Я не задаю вопросов, просто запихиваю в них свои ноги и поднимаюсь. Тело немощное, как у котенка, но мучительной ломоты и жара нет. Болезнь миновала, оставив после себя лишь неудобную слабость.

Если честно, то больше неудобства доставляет то, что я не знаю, где мое белье, и мысли о том, кто меня переодевал в широкую футболку. Я пытаюсь натянуть подол пониже, а Кирсанов стоит, и с высоты своегороста равнодушно наблюдает за моими тщетными попытками. А потом и вовсе добивает наглым вопросом:

— Там появилось что-то, чего я видел?

Против воли щеки наливаются нестерпимо жгучим румянцем. Я была с ним в браке больше двух лет, а сейчас готова сквозь землю провалиться от стыда. Особенно, когда Макс ведет оценивающим взглядом по моим ногам. Они тут же покрываются мурашками, которые устремляются вверх по бедрам, проносятся вдоль спины и теряются где-то в волосах на затылке. Я чувствую себя товаром на полке, и придирчивый покупатель решает брать или нет.

Максим правильно считывает мое состояние:

— Не льсти себе. Ненормальные девки, раздвигающие ноги ради «великого дела» меня не интересуют. Мне есть с кем проводить время.

Его слова, как пощечина. Хлесткие, кусачие и попадают точно в цель. Они ранят своей циничностью, а еще больше внезапным осознанием того, что у него действительно может быть кто-то. Какая-то девушка, у которой в голове нет гребаной толпы тараканов с транспарантами в мерзких лапках. Он запросто мог найти утешения в объятиях кого-то другого! Да уже нашел! Ему же только пальцами щелкнуть и набегут желающие утешить!

— Где душевая знаешь. Вперед!

Я стою на месте, как прикованная. Ноги отказываются слушать, под кожей печет, в висках гремит.

— Ждешь, что я тебя поведу? Зря. Достаточно того, что я таскался с тобой, пока ты была в невменяемом состоянии.

С трудом делаю первый шаг, второй третий. И меня снова ведет. От слабости, от страха, от того, что больше не нужна.

Я думала, что буду готова к таким событиям, оказалось, что нет.

Кирсанов ловит меня, снова не позволив упасть. До меня четко доносится глухое рычание через зубы.

— Не беси.

— Прости, — я отстраняюсь. Упираясь ладонью в крепкую грудь, увеличиваю расстояние, между нами, — я дойду сама.

— У тебя пятнадцать минут. Время пошло.

***

Когда руки-ноги настолько слабые, что едва слушаются приказов, пятнадцать минут – это мало, а если при этом сердце в ошметки и безумно хочется рыдать и биться головой об стену, то установленный срок и вовсе превращается в катастрофу.

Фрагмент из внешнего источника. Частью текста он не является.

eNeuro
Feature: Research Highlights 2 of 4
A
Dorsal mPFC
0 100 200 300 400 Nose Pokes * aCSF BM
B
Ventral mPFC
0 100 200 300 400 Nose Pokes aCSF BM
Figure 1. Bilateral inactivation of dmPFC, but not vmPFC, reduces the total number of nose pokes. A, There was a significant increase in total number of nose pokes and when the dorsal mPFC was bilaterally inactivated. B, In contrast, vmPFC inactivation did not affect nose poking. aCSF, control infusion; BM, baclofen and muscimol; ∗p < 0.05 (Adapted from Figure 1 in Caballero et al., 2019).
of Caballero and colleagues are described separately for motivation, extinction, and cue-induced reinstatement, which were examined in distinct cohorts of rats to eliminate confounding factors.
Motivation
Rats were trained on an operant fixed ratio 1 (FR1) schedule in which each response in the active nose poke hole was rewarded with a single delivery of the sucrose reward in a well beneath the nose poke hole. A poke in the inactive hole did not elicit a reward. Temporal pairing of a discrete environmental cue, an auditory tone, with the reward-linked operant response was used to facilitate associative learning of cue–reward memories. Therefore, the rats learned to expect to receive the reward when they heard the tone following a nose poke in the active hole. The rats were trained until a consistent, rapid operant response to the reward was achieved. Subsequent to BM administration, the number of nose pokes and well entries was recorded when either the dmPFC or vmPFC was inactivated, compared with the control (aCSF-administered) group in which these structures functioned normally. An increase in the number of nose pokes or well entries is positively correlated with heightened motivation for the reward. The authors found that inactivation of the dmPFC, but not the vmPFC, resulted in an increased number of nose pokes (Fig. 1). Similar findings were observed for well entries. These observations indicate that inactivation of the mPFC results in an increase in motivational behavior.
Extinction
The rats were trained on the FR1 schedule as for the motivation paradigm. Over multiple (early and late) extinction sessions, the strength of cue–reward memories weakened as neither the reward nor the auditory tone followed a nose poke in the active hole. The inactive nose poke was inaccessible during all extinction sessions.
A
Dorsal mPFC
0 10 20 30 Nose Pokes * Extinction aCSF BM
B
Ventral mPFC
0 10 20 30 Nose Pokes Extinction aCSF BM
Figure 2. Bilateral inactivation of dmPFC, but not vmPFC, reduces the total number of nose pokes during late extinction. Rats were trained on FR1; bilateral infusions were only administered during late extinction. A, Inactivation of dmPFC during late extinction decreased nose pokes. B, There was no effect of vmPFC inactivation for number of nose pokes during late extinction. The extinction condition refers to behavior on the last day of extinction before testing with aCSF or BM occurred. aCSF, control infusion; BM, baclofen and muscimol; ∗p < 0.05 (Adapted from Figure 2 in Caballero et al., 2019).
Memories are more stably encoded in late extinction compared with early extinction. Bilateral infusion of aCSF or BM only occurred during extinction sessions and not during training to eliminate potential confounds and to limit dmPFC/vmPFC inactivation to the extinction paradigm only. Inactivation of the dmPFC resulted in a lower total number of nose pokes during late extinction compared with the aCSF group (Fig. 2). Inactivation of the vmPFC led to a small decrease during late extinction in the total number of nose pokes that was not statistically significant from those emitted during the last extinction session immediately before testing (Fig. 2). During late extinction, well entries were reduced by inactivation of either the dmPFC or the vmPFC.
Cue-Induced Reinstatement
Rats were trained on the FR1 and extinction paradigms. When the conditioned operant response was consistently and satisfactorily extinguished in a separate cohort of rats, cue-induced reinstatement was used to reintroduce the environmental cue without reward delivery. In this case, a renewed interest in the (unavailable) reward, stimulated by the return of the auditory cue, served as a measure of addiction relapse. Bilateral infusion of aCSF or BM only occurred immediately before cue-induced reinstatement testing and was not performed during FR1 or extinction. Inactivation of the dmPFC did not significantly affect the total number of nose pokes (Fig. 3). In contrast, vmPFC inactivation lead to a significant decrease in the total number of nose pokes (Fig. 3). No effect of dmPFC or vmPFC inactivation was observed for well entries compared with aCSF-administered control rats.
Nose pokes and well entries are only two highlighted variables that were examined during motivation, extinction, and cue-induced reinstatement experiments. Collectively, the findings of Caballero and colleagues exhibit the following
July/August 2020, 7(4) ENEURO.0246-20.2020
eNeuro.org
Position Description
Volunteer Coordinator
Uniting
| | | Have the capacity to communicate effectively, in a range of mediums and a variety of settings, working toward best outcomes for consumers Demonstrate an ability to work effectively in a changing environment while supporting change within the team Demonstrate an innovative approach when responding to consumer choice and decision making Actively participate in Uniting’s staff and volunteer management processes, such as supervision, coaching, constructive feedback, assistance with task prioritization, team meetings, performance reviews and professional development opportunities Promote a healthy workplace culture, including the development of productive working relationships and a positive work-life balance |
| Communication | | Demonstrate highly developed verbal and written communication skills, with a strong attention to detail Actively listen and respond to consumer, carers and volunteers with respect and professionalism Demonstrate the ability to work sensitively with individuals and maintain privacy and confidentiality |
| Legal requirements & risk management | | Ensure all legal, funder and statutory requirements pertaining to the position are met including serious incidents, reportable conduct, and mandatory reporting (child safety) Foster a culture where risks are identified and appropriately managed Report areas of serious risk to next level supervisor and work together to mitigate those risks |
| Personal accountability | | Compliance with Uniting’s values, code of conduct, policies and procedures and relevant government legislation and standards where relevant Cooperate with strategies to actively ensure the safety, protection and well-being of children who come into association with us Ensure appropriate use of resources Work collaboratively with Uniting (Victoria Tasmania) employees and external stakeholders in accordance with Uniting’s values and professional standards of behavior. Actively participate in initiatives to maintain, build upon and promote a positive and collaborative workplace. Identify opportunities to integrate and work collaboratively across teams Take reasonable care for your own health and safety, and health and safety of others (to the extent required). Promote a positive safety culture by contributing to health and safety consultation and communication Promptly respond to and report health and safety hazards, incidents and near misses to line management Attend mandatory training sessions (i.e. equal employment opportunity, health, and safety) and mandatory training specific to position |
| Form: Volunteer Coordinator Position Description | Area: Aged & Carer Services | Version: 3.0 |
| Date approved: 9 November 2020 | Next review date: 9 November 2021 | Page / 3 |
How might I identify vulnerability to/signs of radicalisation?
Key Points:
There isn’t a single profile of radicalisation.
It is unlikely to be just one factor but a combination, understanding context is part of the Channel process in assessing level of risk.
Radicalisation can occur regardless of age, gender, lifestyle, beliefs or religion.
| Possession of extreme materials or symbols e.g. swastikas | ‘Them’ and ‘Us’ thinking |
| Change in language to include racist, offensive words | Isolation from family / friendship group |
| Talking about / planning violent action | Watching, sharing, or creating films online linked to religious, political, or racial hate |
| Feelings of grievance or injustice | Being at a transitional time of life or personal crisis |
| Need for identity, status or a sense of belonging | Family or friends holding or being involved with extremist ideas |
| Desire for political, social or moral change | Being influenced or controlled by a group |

Я как деревянная. Внутри, снаружи, вообще везде. Включаю воду, делаю горячее, но не чувствую жара, потом убавляю – не чувствую холода.

Не могу ни о чем думать. Ничего не могу.

Кое-как вожу по себе мыльной мочалкой, смываю пену со спутанных волос, и все пытаюсь найти хоть какой-то островок спокойствия и надежности внутри себя. Хоть что-то, что поможет остаться на плаву и не потонуть.

Единственная моя опора – малыш под сердцем.

Я кладу руку чуть ниже пупка и тихонько поглаживаю. Со всеми этими нервами я так похудела, что даже намека на живот нет, разве что немного плотнее стал. Неуловимые изменения, заметные только мне одной и то, если буду приглядываться.

Время еще есть. Мне надо просто придти в себя, набраться немного сил и вырваться из этой клетки. Без Макса плохо, но рядом с ним в миллион раз хуже, потому что между нами всегда будет зиять пропасть прошлых ошибок. Он не доверяет мне, а я не доверяю ему. Знаю, что если бывший муж узнает про ребенка, то все усложнится в миллион раз, и не могу дать ему такое оружие против себя. Не имею права.